Realität ist aber auch, dass Trainer*innen und Betreuungspersonen mit jungen Menschen zusammenarbeiten, die in diese digitale Welt hineingeboren wurden. Was müssen diese Trainer*innen im Umgang mit digitalen Hilfsmitteln in der Jugendarbeit mitbringen bzw. wissen?

Zunächst ist es wichtig, dass die Ehrenamtlichen ihre eigenen Werte vertreten und sich da in ihrer Tätigkeit nicht verstellen. Es ist völlig in Ordnung, wenn nicht-digital gedacht wird. Ausschlaggeben ist allein, nicht in ein Schwarz-Weiß-Denken zu verfallen, sondern offen für das „Neue“ zu sein, ohne dabei seine eigenen Werte zu vergessen. Es gibt Möglichkeiten, digitale Medien im Verein zu nutzen, zum Beispiel bei Taktikbesprechungen oder Abstimmungen. Es kann hilfreich sein, Workshops anzubieten, um den Übungsleiter*innen die Möglichkeiten aufzuzeigen, wie sie die bekannte mit der digitalen Welt verbinden können. Da klappt es viel besser, für das Digitale zu begeistern, als wenn ich meine Coaches auf irgendwelche Fortbildungen zum Erwerb von Medienkompetenzen schicke. Angebote schaffen, durch die realisiert wird, welche Chancen in digitalen Tools liegen.

Eine Jugendgruppe besteht meist nicht nur aus Vernünftigen: Führen digitale Hilfsmittel dann nicht viel zu oft zu Ausgrenzung und Mobbing unter den Jugendlichen? Wie können Übungsleitungen damit umgehen, wenn sie mit solchen Problemen konfrontiert werden?

Cybermobbing ist natürlich ein großes Problem, besonders wenn viele Kinder und Jugendliche zusammenkommen.

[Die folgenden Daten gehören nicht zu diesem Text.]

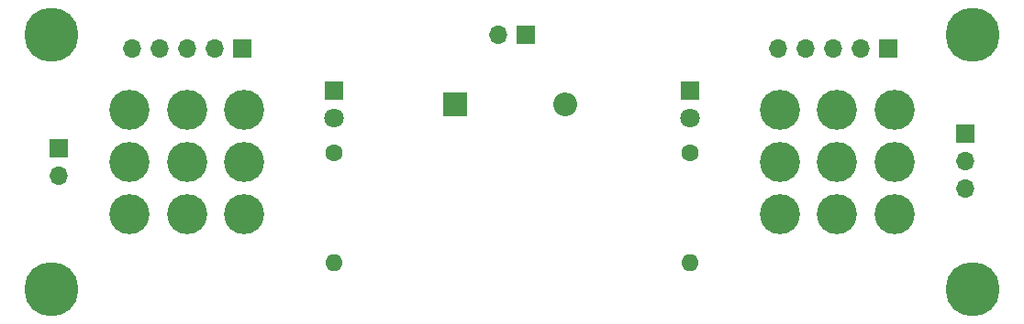
<source format=gbr>
G04 #@! TF.GenerationSoftware,KiCad,Pcbnew,(5.1.7)-1*
G04 #@! TF.CreationDate,2022-04-04T18:23:49-05:00*
G04 #@! TF.ProjectId,ConsolePedalSide,436f6e73-6f6c-4655-9065-64616c536964,rev?*
G04 #@! TF.SameCoordinates,Original*
G04 #@! TF.FileFunction,Soldermask,Top*
G04 #@! TF.FilePolarity,Negative*
%FSLAX46Y46*%
G04 Gerber Fmt 4.6, Leading zero omitted, Abs format (unit mm)*
G04 Created by KiCad (PCBNEW (5.1.7)-1) date 2022-04-04 18:23:49*
%MOMM*%
%LPD*%
G01*
G04 APERTURE LIST*
%ADD10C,3.703200*%
%ADD11O,1.700000X1.700000*%
%ADD12R,1.700000X1.700000*%
%ADD13C,1.800000*%
%ADD14R,1.800000X1.800000*%
%ADD15O,2.200000X2.200000*%
%ADD16R,2.200000X2.200000*%
%ADD17C,5.000000*%
%ADD18O,1.600000X1.600000*%
%ADD19C,1.600000*%
G04 APERTURE END LIST*
D10*
G04 #@! TO.C,S2*
X168846621Y-115887501D03*
X168846621Y-111089441D03*
X168846621Y-106291381D03*
X163548181Y-115887501D03*
X163548181Y-111089441D03*
X163548181Y-106291381D03*
X158249741Y-115887501D03*
X158249741Y-111089441D03*
X158249741Y-106291381D03*
G04 #@! TD*
G04 #@! TO.C,S1*
X108846621Y-115887501D03*
X108846621Y-111089441D03*
X108846621Y-106291381D03*
X103548181Y-115887501D03*
X103548181Y-111089441D03*
X103548181Y-106291381D03*
X98249741Y-115887501D03*
X98249741Y-111089441D03*
X98249741Y-106291381D03*
G04 #@! TD*
D11*
G04 #@! TO.C,BT1*
X132278181Y-99314000D03*
D12*
X134818181Y-99314000D03*
G04 #@! TD*
D13*
G04 #@! TO.C,D1*
X117094000Y-107061000D03*
D14*
X117094000Y-104521000D03*
G04 #@! TD*
D15*
G04 #@! TO.C,D2*
X138430000Y-105791000D03*
D16*
X128270000Y-105791000D03*
G04 #@! TD*
D13*
G04 #@! TO.C,D3*
X149987000Y-107061000D03*
D14*
X149987000Y-104521000D03*
G04 #@! TD*
D17*
G04 #@! TO.C,H1*
X91059000Y-99314000D03*
G04 #@! TD*
G04 #@! TO.C,H2*
X176037362Y-99314000D03*
G04 #@! TD*
G04 #@! TO.C,H3*
X91059000Y-122864882D03*
G04 #@! TD*
G04 #@! TO.C,H4*
X176037362Y-122864882D03*
G04 #@! TD*
D11*
G04 #@! TO.C,J1*
X175387000Y-113538000D03*
X175387000Y-110998000D03*
D12*
X175387000Y-108458000D03*
G04 #@! TD*
D11*
G04 #@! TO.C,J2*
X91694000Y-112359441D03*
D12*
X91694000Y-109819441D03*
G04 #@! TD*
D11*
G04 #@! TO.C,J3*
X98468181Y-100584000D03*
X101008181Y-100584000D03*
X103548181Y-100584000D03*
X106088181Y-100584000D03*
D12*
X108628181Y-100584000D03*
G04 #@! TD*
D11*
G04 #@! TO.C,J4*
X158115000Y-100584000D03*
X160655000Y-100584000D03*
X163195000Y-100584000D03*
X165735000Y-100584000D03*
D12*
X168275000Y-100584000D03*
G04 #@! TD*
D18*
G04 #@! TO.C,R1*
X117094000Y-120396000D03*
D19*
X117094000Y-110236000D03*
G04 #@! TD*
D18*
G04 #@! TO.C,R2*
X149987000Y-120396000D03*
D19*
X149987000Y-110236000D03*
G04 #@! TD*
M02*

</source>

Hier ist sinnvoll, Aufklärungsveranstaltungen anzubieten und Informationsmaterialien auszulegen. Eine Meldefunktion kann Jugendliche sensibilisieren und erste Warnsignale setzen. Es ist wichtig zu verstehen, dass man dem Problem nicht vollständig entgegenwirken kann und als Trainer*in gewisse Grenzen hat. Dennoch kann man durch den Austausch mit Fachleuten Maßnahmen ergreifen, um Mobbing frühzeitig zu erkennen und einzudämmen.
„Es ist wichtig, kleine Erfolge zu erzielen und diese Erfahrungen zu nutzen, um weitere Digitalisierungsschritte im Verein anzugehen.“

Wenn du im Verein als Funktionär aktiv wärst: Wie wären deine ersten Schritte für eine erfolgreiche digitale Transformation deines Vereins?

Als Trainer wäre es mir wichtig, die Mitglieder meines Vereins zu kennen, um einschätzen zu können, wie weit ich gehen kann. Anstatt sofort das volle Programm der digitalen Möglichkeiten auszuschöpfen, würde ich mit kleinen unterstützenden Maßnahmen beginnen. Ich würde auf die Bedürfnisse der Jugendlichen im Verein hören und ihre Ideen und Kenntnisse der digitalen Welt nutzen. Zum Beispiel könnte ich mir vorstellen, gemeinsam mit ihnen kreative Projekte anzustoßen, bei denen digitale und sportliche Elemente kombiniert werden. Es ist wichtig, kleine Erfolge zu erzielen und diese Erfahrungen zu nutzen, um weitere Digitalisierungsschritte im Verein anzugehen. Dabei sollte der Verein keineswegs seinen grundlegenden Charakter verlieren und der Sport im Fokus bleiben. Vielmehr geht es darum, den Verein durch die Digitalisierung zu bereichern.

Vielen Dank!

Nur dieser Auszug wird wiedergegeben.